━━━━━ ВЫБРАННЫЙ ТЕКСТ ━━━━━
Прав мальчик. Такие ситуации часто возникали в артистических семьях. Мне лично было легче, – я не был обременен семьей и получал за концерт не одну ставку, как артист за номер, а три. Мне было дано право на сольный концерт в двух отделениях, для чего я прошел просмотр Художественного совета Министерства культуры РСФСР. Но само строительство такого концерта было делом нелегким, на него ушли годы, и угодить нравам и вкусам членам художественного совета мне удалось путем создания программы ясного гражданского звучания, в общем тоне которой даже острые сатирические произведения выражали заботу об улучшении жизни людей. Мне разрешалось ввести в свою программу один любой номер: разговорный, музыкальный или акробатический, но по времени не более 15–20 минут, при общей продолжительности концерта не менее 1 час 45 минут. Я работал внештатно, но довольно часто ездил на гастроли. Иногда брал знакомых и хороших артистов, особенно в южные концерты, и приносил столь высокую прибыль, что меня приглашали в Сочи, Ялту, Кисловодск, Севастополь, Геленджик, Туапсе и Лазаревское по нескольку раз в год. Неоднократно со мной ездила обаятельная актриса Люда Кравчук, лауреат премии Всероссийского конкурса артистов эстрады. Она была неплохой разговорницей, исполняла мой «Монолог Моны Лизы», отмеченный на литературном конкурсе в Югославии, а в моем сольном концерте пела бардовские песни и романсы, пела задушевно, мягко и иронично, аккомпанируя себе на гитаре. Она не раз жаловалась мне на свою нелегкую концертную жизнь, на то, что приходится с гитарой в большом футляре мотаться по метро и переполненным автобусам, выстаивать очереди, чтобы купить дочери сосиски и бананы, и усталость от такой жизни накапливается, разрушая здоровье. Она не скрывала от меня, что пытается уехать из страны. Я отговаривал ее и приводил как аргументы удачные и недоступные для многих артистов заветные курортные площадки, съемки на телевидении, а она уже несколько раз показывалась на экране, что при ее способностях рано или поздно неминуемо привело бы к популярности, но она твердо стояла на своем: «Я хочу для своей дочери другую, более обеспеченную жизнь». Она уехала, фиктивно выйдя замуж за иностранца, но я ее не осуждаю, мы отлично работали, никогда не ссорились и добрая память о концертах с Людмилой Кравчук навсегда сохранится в моем сердце. Вскоре после ее отъезда, не помню уже по какому вопросу, позвонила мне Люба, и я тут же предложил ей поездку в Новосибирск.
– На сколько концертов? – поинтересовалась она.
– Двадцать концертов за пять дней.
– Годится! Едем! – без раздумий и с радостью согласилась она.
━━━━━ ПРЕДСТАВЛЕННЫЕ ЗАПИСИ ━━━━━
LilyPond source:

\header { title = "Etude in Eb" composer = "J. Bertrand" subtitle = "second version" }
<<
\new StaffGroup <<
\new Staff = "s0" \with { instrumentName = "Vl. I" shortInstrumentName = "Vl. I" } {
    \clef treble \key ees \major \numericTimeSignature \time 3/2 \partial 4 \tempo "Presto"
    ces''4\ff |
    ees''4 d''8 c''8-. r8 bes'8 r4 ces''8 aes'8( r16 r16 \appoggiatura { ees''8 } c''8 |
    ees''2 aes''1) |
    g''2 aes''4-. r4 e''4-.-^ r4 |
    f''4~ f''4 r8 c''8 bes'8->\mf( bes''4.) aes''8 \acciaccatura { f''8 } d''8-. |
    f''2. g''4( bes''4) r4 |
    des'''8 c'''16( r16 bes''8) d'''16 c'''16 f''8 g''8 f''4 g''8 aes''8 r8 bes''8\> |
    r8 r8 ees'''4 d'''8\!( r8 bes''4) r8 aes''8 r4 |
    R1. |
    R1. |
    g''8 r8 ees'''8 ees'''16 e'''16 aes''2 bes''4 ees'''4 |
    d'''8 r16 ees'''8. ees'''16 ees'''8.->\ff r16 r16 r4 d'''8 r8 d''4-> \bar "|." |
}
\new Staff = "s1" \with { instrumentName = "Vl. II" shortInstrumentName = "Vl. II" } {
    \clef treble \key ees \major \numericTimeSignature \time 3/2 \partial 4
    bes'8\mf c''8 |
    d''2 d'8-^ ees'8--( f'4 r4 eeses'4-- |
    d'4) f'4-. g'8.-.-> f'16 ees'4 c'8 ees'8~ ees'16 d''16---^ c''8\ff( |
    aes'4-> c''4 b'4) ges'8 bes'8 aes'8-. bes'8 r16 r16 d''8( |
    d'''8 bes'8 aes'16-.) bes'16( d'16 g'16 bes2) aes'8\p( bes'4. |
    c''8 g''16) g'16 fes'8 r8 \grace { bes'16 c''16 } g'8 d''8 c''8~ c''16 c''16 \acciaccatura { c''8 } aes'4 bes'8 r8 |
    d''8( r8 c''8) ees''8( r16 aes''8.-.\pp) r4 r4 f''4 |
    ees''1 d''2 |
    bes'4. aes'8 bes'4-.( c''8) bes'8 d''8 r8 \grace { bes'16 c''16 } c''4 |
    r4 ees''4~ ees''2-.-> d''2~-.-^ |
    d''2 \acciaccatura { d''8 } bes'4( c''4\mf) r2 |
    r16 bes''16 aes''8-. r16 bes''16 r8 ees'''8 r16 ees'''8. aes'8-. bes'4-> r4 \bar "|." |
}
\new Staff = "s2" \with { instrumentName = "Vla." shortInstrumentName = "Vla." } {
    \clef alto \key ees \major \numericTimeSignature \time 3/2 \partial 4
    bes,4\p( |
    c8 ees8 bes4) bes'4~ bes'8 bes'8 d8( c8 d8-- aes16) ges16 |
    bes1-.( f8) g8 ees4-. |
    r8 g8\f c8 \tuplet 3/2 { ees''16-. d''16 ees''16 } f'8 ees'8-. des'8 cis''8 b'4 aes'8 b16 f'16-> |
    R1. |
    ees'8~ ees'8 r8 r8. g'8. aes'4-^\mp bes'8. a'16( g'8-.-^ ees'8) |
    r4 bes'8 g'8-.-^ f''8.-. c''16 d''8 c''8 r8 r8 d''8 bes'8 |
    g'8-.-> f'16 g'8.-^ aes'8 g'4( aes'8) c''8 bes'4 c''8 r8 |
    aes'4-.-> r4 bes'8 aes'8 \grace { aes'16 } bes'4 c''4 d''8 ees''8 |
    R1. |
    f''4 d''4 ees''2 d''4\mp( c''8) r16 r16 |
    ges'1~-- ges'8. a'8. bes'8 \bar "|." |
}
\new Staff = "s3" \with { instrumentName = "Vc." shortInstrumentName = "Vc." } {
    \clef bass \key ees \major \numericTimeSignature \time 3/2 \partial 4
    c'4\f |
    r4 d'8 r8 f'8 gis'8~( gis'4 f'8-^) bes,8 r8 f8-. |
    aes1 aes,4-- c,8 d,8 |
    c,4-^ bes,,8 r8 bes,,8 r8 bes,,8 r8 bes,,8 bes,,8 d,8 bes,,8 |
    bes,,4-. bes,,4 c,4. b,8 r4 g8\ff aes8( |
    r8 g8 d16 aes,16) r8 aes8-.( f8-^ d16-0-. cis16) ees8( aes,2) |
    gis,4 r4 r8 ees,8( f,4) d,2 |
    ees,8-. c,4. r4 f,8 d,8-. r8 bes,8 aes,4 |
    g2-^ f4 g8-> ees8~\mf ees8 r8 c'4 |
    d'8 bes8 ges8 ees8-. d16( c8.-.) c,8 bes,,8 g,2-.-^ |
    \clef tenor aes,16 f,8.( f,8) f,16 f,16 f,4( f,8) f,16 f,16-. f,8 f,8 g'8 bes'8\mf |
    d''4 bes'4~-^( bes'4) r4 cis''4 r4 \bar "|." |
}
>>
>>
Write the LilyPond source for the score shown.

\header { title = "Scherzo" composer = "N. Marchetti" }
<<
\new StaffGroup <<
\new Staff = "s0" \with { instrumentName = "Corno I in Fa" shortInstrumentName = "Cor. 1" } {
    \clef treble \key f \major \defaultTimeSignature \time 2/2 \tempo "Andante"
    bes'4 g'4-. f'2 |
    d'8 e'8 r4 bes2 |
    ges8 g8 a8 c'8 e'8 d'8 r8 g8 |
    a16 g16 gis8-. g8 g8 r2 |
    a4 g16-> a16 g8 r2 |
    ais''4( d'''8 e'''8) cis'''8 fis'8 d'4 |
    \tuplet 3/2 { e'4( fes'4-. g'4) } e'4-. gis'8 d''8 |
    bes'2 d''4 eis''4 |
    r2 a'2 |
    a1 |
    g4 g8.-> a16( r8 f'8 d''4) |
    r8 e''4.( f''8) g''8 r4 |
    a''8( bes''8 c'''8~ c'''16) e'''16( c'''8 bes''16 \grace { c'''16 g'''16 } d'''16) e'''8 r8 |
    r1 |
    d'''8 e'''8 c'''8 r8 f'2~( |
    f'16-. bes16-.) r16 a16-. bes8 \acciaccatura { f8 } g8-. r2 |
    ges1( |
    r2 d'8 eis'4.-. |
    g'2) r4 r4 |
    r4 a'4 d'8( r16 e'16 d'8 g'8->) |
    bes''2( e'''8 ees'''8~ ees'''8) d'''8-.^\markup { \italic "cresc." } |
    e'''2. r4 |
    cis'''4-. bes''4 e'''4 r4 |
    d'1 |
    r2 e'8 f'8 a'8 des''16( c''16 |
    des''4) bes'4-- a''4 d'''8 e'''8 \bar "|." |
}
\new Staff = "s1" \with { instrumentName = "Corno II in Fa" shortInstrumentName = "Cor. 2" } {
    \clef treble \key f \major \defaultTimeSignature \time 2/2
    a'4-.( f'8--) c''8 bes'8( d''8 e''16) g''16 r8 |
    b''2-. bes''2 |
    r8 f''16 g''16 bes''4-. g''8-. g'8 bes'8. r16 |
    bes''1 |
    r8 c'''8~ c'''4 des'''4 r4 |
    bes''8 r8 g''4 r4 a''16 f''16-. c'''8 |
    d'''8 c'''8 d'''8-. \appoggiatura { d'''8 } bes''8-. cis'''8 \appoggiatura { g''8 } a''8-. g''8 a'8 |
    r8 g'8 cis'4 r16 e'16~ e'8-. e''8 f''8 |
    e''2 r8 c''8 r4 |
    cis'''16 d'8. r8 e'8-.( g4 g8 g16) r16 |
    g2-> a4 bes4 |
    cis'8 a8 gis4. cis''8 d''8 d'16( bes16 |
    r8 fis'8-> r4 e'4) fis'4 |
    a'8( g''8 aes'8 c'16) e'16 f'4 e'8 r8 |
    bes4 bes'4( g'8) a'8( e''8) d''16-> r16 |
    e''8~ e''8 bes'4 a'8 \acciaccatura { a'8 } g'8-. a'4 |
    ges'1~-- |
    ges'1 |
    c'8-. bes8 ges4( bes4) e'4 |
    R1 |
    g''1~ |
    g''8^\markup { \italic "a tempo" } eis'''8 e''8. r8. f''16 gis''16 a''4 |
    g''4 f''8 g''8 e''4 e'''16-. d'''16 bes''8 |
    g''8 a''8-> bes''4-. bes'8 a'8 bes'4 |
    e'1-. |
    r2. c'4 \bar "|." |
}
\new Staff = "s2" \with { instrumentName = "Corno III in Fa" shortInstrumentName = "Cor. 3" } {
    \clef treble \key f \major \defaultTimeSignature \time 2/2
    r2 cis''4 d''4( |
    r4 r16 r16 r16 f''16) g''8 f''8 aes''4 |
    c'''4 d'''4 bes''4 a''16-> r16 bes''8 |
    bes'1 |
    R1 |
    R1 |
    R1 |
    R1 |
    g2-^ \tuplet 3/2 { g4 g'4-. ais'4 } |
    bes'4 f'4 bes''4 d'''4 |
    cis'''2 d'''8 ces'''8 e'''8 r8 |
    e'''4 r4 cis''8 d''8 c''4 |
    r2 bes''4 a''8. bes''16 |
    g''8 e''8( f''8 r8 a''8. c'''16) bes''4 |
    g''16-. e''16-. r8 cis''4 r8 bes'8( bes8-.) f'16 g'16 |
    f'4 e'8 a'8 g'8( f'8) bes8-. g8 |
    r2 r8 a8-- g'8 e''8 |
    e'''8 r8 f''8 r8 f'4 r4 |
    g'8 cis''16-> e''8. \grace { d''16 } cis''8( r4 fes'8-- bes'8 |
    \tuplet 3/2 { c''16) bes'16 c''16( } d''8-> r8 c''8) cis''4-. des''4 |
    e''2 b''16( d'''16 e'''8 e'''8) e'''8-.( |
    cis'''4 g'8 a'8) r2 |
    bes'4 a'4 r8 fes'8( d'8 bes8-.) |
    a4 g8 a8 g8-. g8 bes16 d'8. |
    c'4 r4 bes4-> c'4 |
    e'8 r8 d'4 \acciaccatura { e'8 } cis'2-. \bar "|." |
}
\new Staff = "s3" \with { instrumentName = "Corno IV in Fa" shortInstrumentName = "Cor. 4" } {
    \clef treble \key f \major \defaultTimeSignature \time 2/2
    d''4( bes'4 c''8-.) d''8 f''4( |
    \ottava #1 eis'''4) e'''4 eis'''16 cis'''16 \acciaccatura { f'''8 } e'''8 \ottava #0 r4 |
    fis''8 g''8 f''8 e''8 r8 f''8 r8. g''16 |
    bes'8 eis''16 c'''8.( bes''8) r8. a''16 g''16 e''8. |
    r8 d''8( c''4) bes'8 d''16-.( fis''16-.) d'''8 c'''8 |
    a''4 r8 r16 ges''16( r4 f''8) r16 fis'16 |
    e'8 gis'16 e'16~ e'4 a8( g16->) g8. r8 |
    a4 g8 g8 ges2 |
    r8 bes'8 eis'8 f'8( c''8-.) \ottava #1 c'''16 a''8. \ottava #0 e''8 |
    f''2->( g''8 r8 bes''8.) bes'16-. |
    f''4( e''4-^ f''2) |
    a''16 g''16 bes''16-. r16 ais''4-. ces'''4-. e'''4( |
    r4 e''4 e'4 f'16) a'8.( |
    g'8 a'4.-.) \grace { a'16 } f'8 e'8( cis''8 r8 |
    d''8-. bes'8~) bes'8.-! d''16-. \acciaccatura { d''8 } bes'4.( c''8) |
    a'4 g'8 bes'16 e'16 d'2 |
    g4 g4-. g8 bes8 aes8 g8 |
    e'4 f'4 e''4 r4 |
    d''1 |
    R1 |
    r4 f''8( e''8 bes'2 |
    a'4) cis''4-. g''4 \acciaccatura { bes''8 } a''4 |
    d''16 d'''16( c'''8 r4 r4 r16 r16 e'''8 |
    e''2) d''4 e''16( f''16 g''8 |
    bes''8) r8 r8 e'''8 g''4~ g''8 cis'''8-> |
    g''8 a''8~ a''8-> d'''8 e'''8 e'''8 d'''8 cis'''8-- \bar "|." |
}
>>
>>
━━━━━
__ПЕРЕЧЕНЬ ЗАДАНИЙ__
1. Перечислите все города, в которые, согласно выбранному тексту, рассказчика приглашали по нескольку раз в год.
2. Какой должна была быть, согласно выбранному тексту, минимальная общая продолжительность сольного концерта?
3. Переведите на английский язык предложение из выбранного текста: «Я работал внештатно, но довольно часто ездил на гастроли».

__ОЖИДАЕМЫЕ ОТВЕТЫ__
1. Сочи, Ялта, Кисловодск, Севастополь, Геленджик, Туапсе, Лазаревское.

2. Не менее 1 часа 45 минут.

3. I worked freelance, but went on tour fairly often.